A tool is a simple program, usually designed for a specific purpose, it is sometimes referred to (at least throughout this document) as a command.
The “ Unix tools philosophy” emerged during the creation of the UNIX operating system, after the breakthrough invention of the pipe '|' (refer to Chapter 6 for information on using the pipe).
The pipe allowed the output of one program to be sent to the input of another. The tools philosophy was to have small programs to accomplish a particular task instead of trying to develop large monolithic programs to do a large number of tasks. To accomplish more complex tasks, tools would simply be connected together, using pipes.
All the core UNIX system tools were designed so that they could operate together. The original text-based editors (and even TeX and LaTeX) use ASCII (the American text encoding standard; an open standard) and you can use tools such as; sed, awk, vi, grep, cat, more, tr and various other text-based tools in conjunction with these editors.

________________

To be done:
**a)** According to the page text, what did the pipe allow?
**b)** Please rewrite the part of the page text that opens with the words containing "The pipe allowed" and closes with "together, using pipes.", substituting "all-in-one" for "monolithic".

Saved entries:

________________

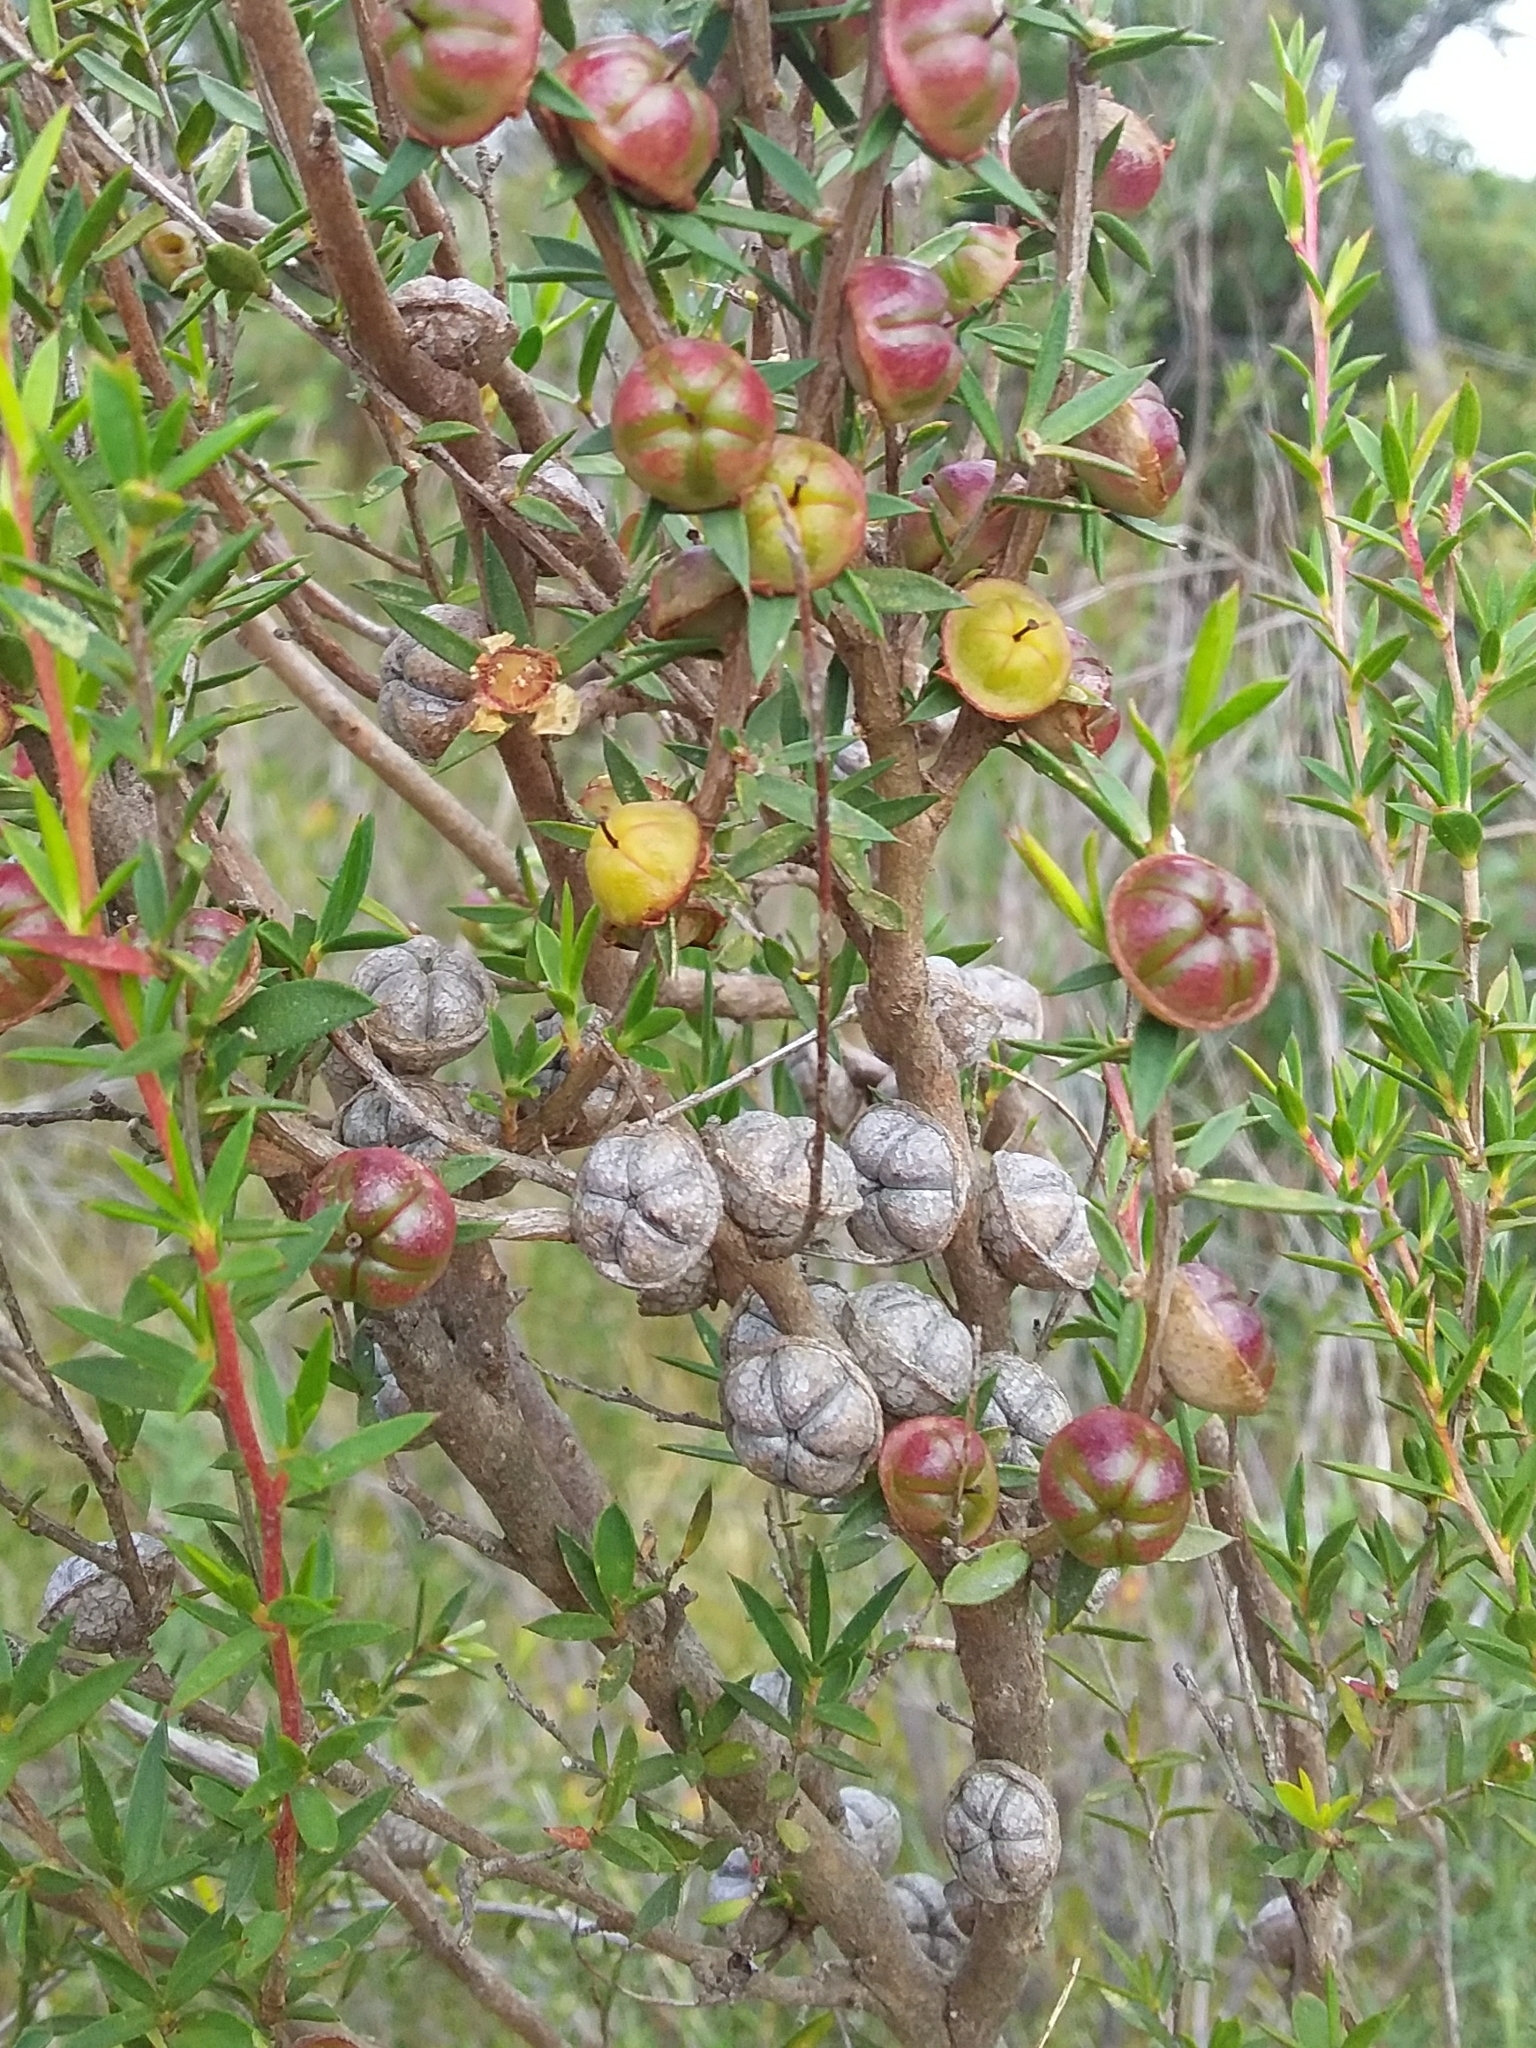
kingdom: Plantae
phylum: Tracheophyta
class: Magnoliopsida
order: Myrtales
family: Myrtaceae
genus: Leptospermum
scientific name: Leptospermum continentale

________________

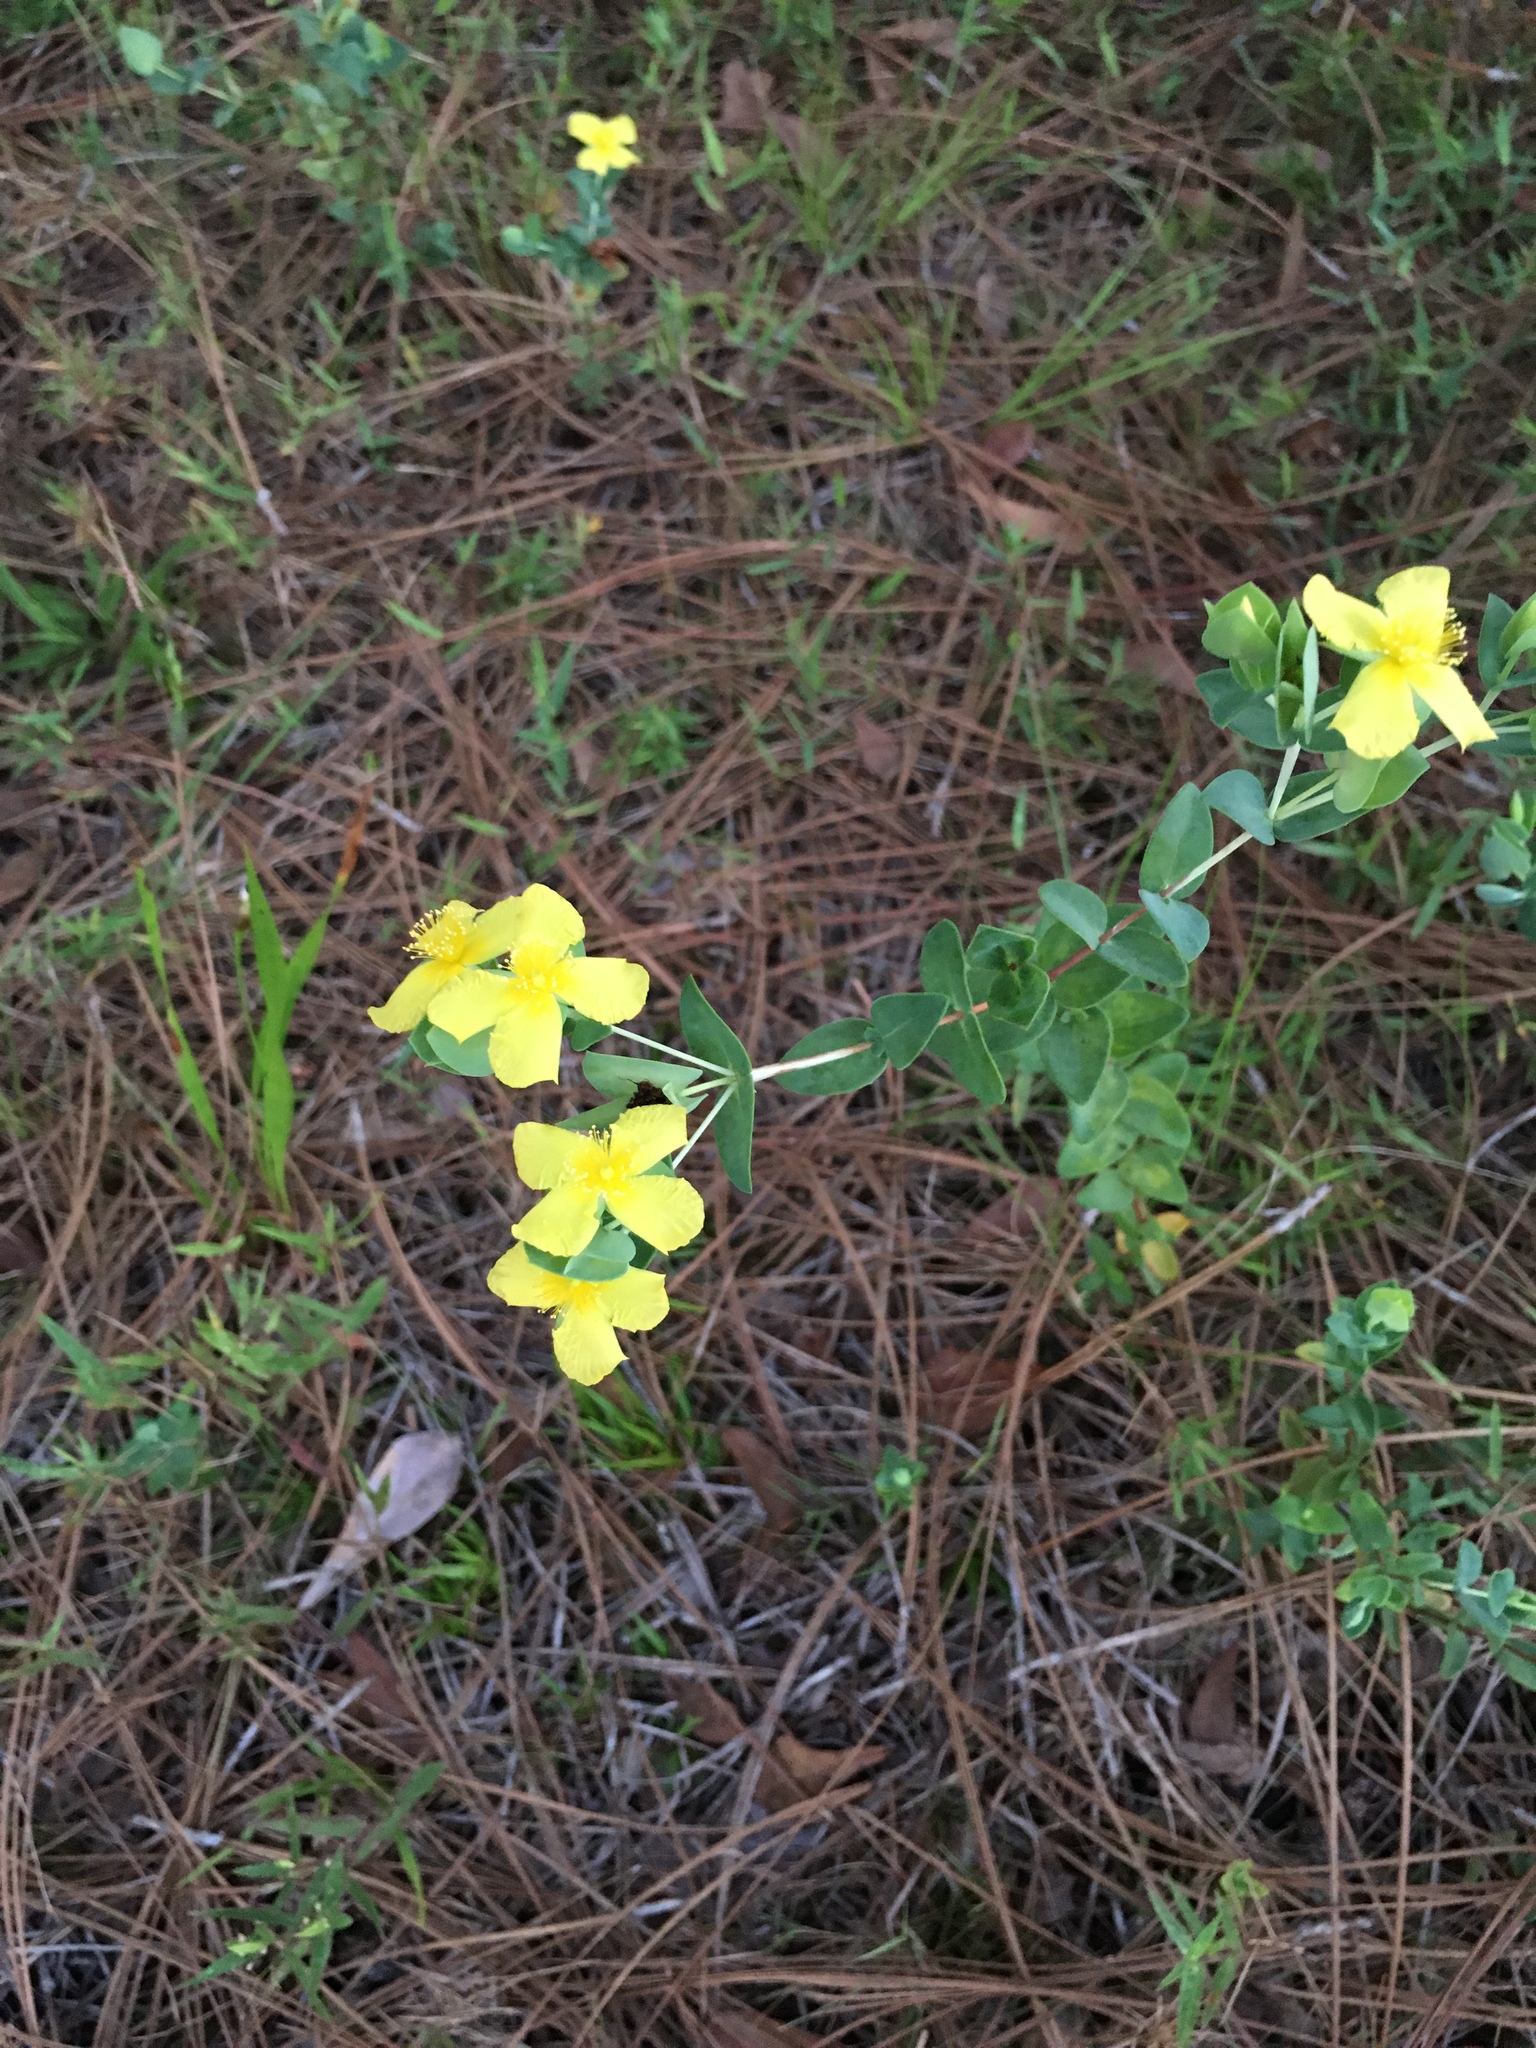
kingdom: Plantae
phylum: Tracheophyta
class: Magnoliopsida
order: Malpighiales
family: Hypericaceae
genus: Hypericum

________________

Replies:
**a)** It allowed the output of one program to be sent to the input of another.

**b)**
The pipe allowed the output of one program to be sent to the input of another. The tools philosophy was to have small programs to accomplish a particular task instead of trying to develop large all-in-one programs to do a large number of tasks. To accomplish more complex tasks, tools would simply be connected together, using pipes.